Edit: (as per mjy's comment). Using strcat in this fashion is a great way of getting buffer overflows. You could readily write a small function that checks the size of the buffer and length of incoming string addition to overcome this, or use realloc on a dynamic buffer. IMO, the onus is on the programmer to check correct buffer sizes where they are used, as with sprintfs and other C strings functions. I assume that C is being used over C++ for performance reasons, and hence STL is not an option.

Edit: As per request from Filip's comment, a simple strcat implementation based on a fixed size char buffer:

char buffer[MAXSIZE] = "";

int mystrcat(char *addition)
{
   if (strlen(buffer) + strlen(addition) + sizeof(char)  >= MaxSize)
     return(FAILED);
   strcat(buffer,addition);
   return(OK);
}

Using dynamic allocation:

char *buffer = NULL;

int mystrcat(char *addition)
{
   buffer = realloc(buffer, strlen(buffer) + strlen(addition) + sizeof(char));
   if (!buffer)
     return(FAIL);
   strcat(buffer, addition);
   return(OK);
}

In this case you have to free your buffer manually when you are finished with it. (Handled by destructors in C++ equivalents)

Addendum (Pax):

Okay, since you didn't actually explain why you had to create message[1024], here it is.

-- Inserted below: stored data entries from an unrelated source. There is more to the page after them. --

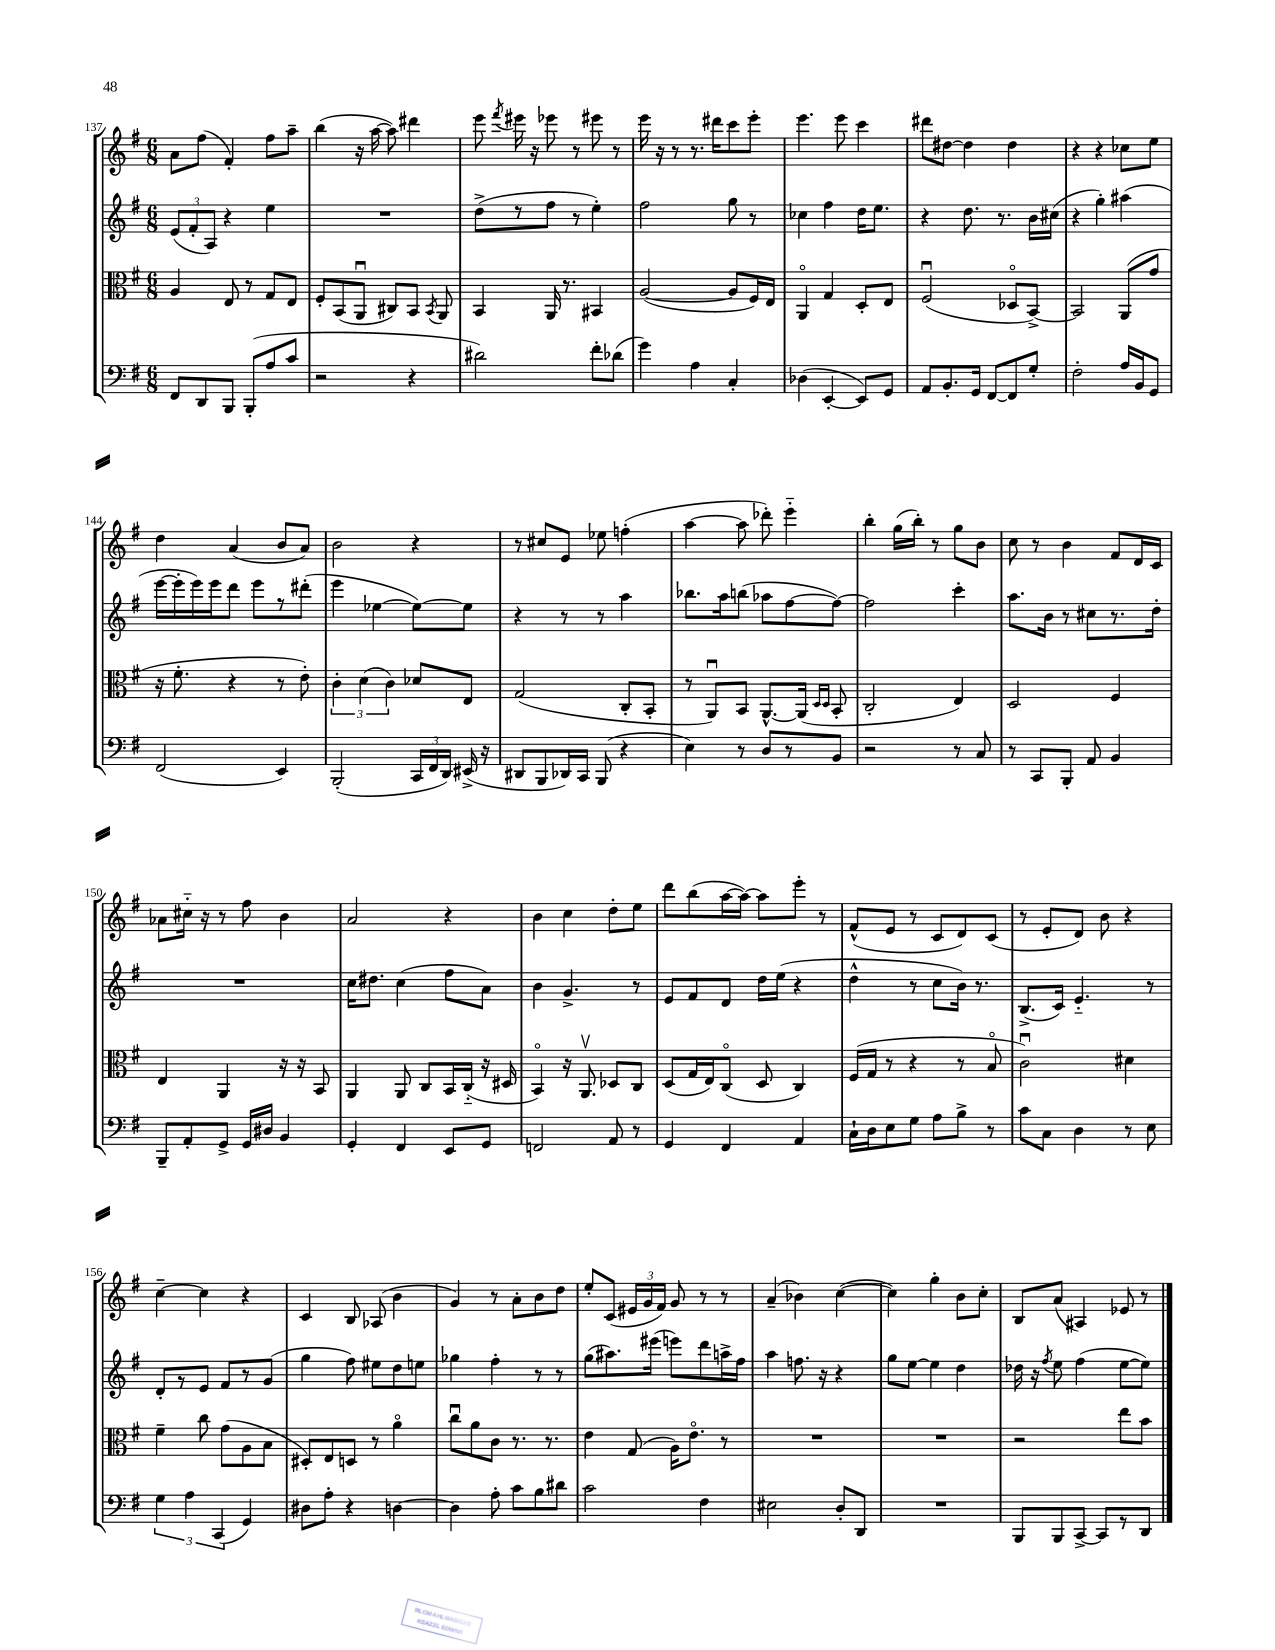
<<
\new StaffGroup <<
\new Staff = "s0" {
    \clef treble \key g \major \numericTimeSignature \time 6/8
    \autoBeamOff a'8[ fis''8]( fis'4-.) fis''8[ a''8]-- |
    b''4( r16 a''16~ a''8) dis'''4 |
    e'''8 \acciaccatura { fis'''8 } eis'''16 r16 ees'''8 r8 eis'''8 r8 |
    e'''16 r16 r8 r8. dis'''16[ c'''8 e'''8]-. |
    e'''4. e'''8 c'''4 |
    dis'''8[ dis''8]~ dis''4 dis''4 |
    r4 r4 ces''8[ e''8] |
    d''4 a'4( b'8[ a'8]) |
    b'2 r4 |
    r8 cis''8[ e'8] ees''8 f''4-.( |
    a''4~ a''8 des'''8-.) e'''4-_ |
    b''4-. g''16[( b''16]-.) r8 g''8[ b'8] |
    c''8 r8 b'4 fis'8[ d'16 c'16] |
    aes'8[ cis''16]-_ r16 r8 fis''8 b'4 |
    a'2 r4 |
    b'4 c''4 d''8[-. e''8] |
    d'''8[ b''8( a''16~ a''16]~) a''8[ e'''8]-. r8 |
    fis'8[-^( e'8] r8 c'8[ d'8) c'8]( |
    r8 e'8[-. d'8]) b'8 r4 |
    c''4~-- c''4 r4 |
    c'4 b8 aes8( b'4 |
    g'4) r8 a'8[-. b'8 d''8] |
    e''8[-. c'8]( \tuplet 3/2 { eis'16[ g'16 fis'16]) } g'8 r8 r8 |
    a'4--( bes'4) c''4~( |
    c''4) g''4-. b'8[ c''8]-. |
    b8[ a'8]( ais4) ees'8 r8 \bar "|." |
}
\new Staff = "s1" {
    \clef treble \key g \major \numericTimeSignature \time 6/8
    \autoBeamOff \tuplet 3/2 { e'8[( fis'8-. a8]) } r4 e''4 |
    R2. |
    d''8[->( r8 fis''8] r8 e''4-.) |
    fis''2 g''8 r8 |
    ces''4 fis''4 d''16[ e''8.] |
    r4 d''8. r8. b'16[ cis''16]( |
    r4 g''4-.) ais''4( |
    e'''16[~ e'''16-. e'''16) e'''16 d'''8] e'''8[ r8 dis'''8]-.( |
    e'''4 ees''4~ ees''8[~) ees''8] |
    r4 r8 r8 a''4 |
    bes''8.[ a''16 b''8]( aes''8[ fis''8~ fis''8]~) |
    fis''2 c'''4-. |
    a''8.[ b'16] r8 cis''8[ r8. d''16]-. |
    R2. |
    c''16[ dis''8.] c''4( fis''8[ a'8]) |
    b'4 g'4.-> r8 |
    e'8[ fis'8 d'8] d''16[ e''16]( r4 |
    d''4-^ r8 c''8[ b'16]) r8. |
    b8.[->( c'16]) e'4.-_ r8 |
    d'8[-. r8 e'8] fis'8[ r8 g'8]( |
    g''4 fis''8) eis''8[ d''8 e''8] |
    ges''4 fis''4-. r8 r8 |
    g''8[( ais''8.) eis'''16]( e'''8[) d'''8 a''16-> fis''16] |
    a''4 f''8. r16 r4 |
    g''8[ e''8]~ e''4 d''4 |
    des''16 r16 \acciaccatura { fis''8 } e''8 fis''4( e''8[~ e''8]) \bar "|." |
}
\new Staff = "s2" {
    \clef alto \key g \major \numericTimeSignature \time 6/8
    \autoBeamOff a4 e8 r8 g8[ e8] |
    fis8[-. b,8( a,8]\downbow cis8[) b,8] \acciaccatura { b,8 } a,8 |
    b,4 a,16 r8. bis,4 |
    a2~( a8[ fis16) e16] |
    a,4\flageolet g4 d8[-. e8] |
    fis2\downbow( des8[\flageolet b,8]~->) |
    b,2 a,8[( g'8] |
    r16 fis'8.-. r4 r8 e'8-.) |
    \tuplet 3/2 { c'4-. d'4( c'4) } des'8[ e8] |
    g2( c8[-. b,8]-. |
    r8 a,8[\downbow) b,8] a,8.[~-^ a,16]( \grace { d16[ d16] } b,8-. |
    c2-. e4) |
    d2 fis4 |
    e4 a,4 r16 r16 b,8 |
    a,4 a,8 c8[ b,16 c16]-_( r16 dis16 |
    b,4\flageolet) r16 a,8.\upbow des8[ c8] |
    d8[( g16 e16) c8]\flageolet( d8 c4) |
    fis16[( g16] r8 r4 r8 b8\flageolet |
    c'2\downbow) dis'4 |
    fis'4-- c''8 g'8[( a8 b8] |
    dis8[-.) e8 d8] r8 a'4\flageolet |
    c''8[\downbow a'8 c'8] r8. r8. |
    e'4 g8( a16[) e'8.]\flageolet r8 |
    R2. |
    R2. |
    r2 e''8[ b'8] \bar "|." |
}
\new Staff = "s3" {
    \clef bass \key g \major \numericTimeSignature \time 6/8
    \autoBeamOff fis,8[ d,8 b,,8] b,,8[-.( a8 c'8] |
    r2 r4 |
    dis'2) fis'8[-. des'8]( |
    g'4) a4 c4-. |
    des4( e,4~-. e,8[) g,8] |
    a,8[ b,8.-. g,16] fis,8[~ fis,8 g8]-. |
    fis2-. a16[ b,16 g,8] |
    fis,2( e,4) |
    b,,2-.( \tuplet 3/2 { c,16[ fis,16 d,16]) } eis,16->( r16 |
    dis,8[ b,,8 des,16) c,16] b,,8( r4 |
    e4) r8 d8[ r8 b,8] |
    r2 r8 c8 |
    r8 c,8[ b,,8]-. a,8 b,4 |
    b,,8[-- a,8-. g,8]-> g,16[ dis16] b,4 |
    g,4-. fis,4 e,8[ g,8] |
    f,2 a,8 r8 |
    g,4 fis,4 a,4 |
    c16[-! d16 e8 g8] a8[ b8]-> r8 |
    c'8[ c8] d4 r8 e8 |
    \tuplet 3/2 { g4 a4 c,4( } g,4) |
    dis8[ a8]-. r4 d4~ |
    d4 a8-. c'8[ b8 dis'8] |
    c'2 fis4 |
    eis2 d8[-. d,8] |
    R2. |
    b,,8[ b,,8 c,8]~-> c,8[ r8 d,8] \bar "|." |
}
>>
>>
\layout { \context { \Score currentBarNumber = #137 } }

With char *x = "hello", the actual bytes ('h','e','l','l','o',0) (null on the end) are stored in an area of memory separate from the variables (and quite possibly read-only) and the variable x is set to point to it. After the null, there's probably something else very important. So you can't append to that at all.

With char x[1024]; strcpy(x,"hello");, you first allocate 1K om memory which is totally dedicated to x. Then you copy "hello" into it, and still leave quite a bit of space at the end for appending more strings. You won't get into trouble until you append more than the 1K-odd allowed.